TO DO: Every record that follows should be written out word for word; the pictures stay out.

DATA EXTRACTS:
--------
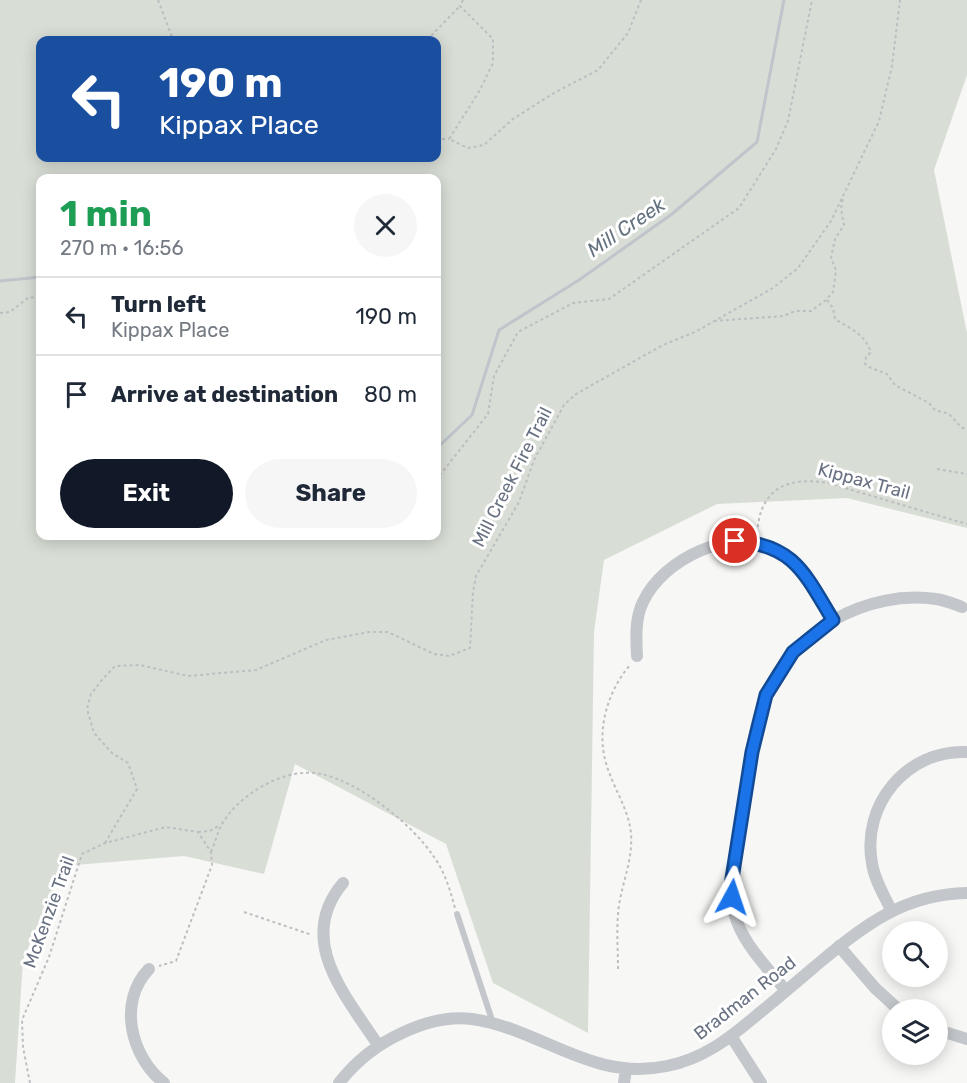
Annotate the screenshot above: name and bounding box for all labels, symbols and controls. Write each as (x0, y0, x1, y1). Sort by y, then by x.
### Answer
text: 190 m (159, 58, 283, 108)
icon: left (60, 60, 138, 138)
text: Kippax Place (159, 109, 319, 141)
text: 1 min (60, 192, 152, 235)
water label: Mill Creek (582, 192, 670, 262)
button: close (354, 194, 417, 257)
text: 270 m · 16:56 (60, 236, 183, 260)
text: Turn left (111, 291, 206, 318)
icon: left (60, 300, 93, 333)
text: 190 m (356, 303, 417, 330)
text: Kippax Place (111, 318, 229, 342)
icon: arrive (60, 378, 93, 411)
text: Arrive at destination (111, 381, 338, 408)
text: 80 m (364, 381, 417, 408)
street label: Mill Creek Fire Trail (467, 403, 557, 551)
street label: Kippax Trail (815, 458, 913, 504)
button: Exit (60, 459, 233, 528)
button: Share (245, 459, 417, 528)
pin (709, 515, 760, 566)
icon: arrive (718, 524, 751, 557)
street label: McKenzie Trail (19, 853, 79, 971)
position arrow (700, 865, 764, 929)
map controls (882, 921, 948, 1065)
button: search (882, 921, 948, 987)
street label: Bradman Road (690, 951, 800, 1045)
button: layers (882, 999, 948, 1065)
--------
OUTPUT OF THE TASK:
Annotate the screenshot above: name and bounding box for all labels, symbols and controls. Write each as (x0, y0, x1, y1). Sort by y, then by x.
### Answer
text: 190 m (159, 58, 283, 108)
icon: left (60, 60, 138, 138)
text: Kippax Place (159, 109, 319, 141)
text: 1 min (60, 192, 152, 235)
water label: Mill Creek (582, 192, 670, 262)
button: close (354, 194, 417, 257)
text: 270 m · 16:56 (60, 236, 183, 260)
text: Turn left (111, 291, 206, 318)
icon: left (60, 300, 93, 333)
text: 190 m (356, 303, 417, 330)
text: Kippax Place (111, 318, 229, 342)
icon: arrive (60, 378, 93, 411)
text: Arrive at destination (111, 381, 338, 408)
text: 80 m (364, 381, 417, 408)
street label: Mill Creek Fire Trail (467, 403, 557, 551)
street label: Kippax Trail (815, 458, 913, 504)
button: Exit (60, 459, 233, 528)
button: Share (245, 459, 417, 528)
pin (709, 515, 760, 566)
icon: arrive (718, 524, 751, 557)
street label: McKenzie Trail (19, 853, 79, 971)
position arrow (700, 865, 764, 929)
map controls (882, 921, 948, 1065)
button: search (882, 921, 948, 987)
street label: Bradman Road (690, 951, 800, 1045)
button: layers (882, 999, 948, 1065)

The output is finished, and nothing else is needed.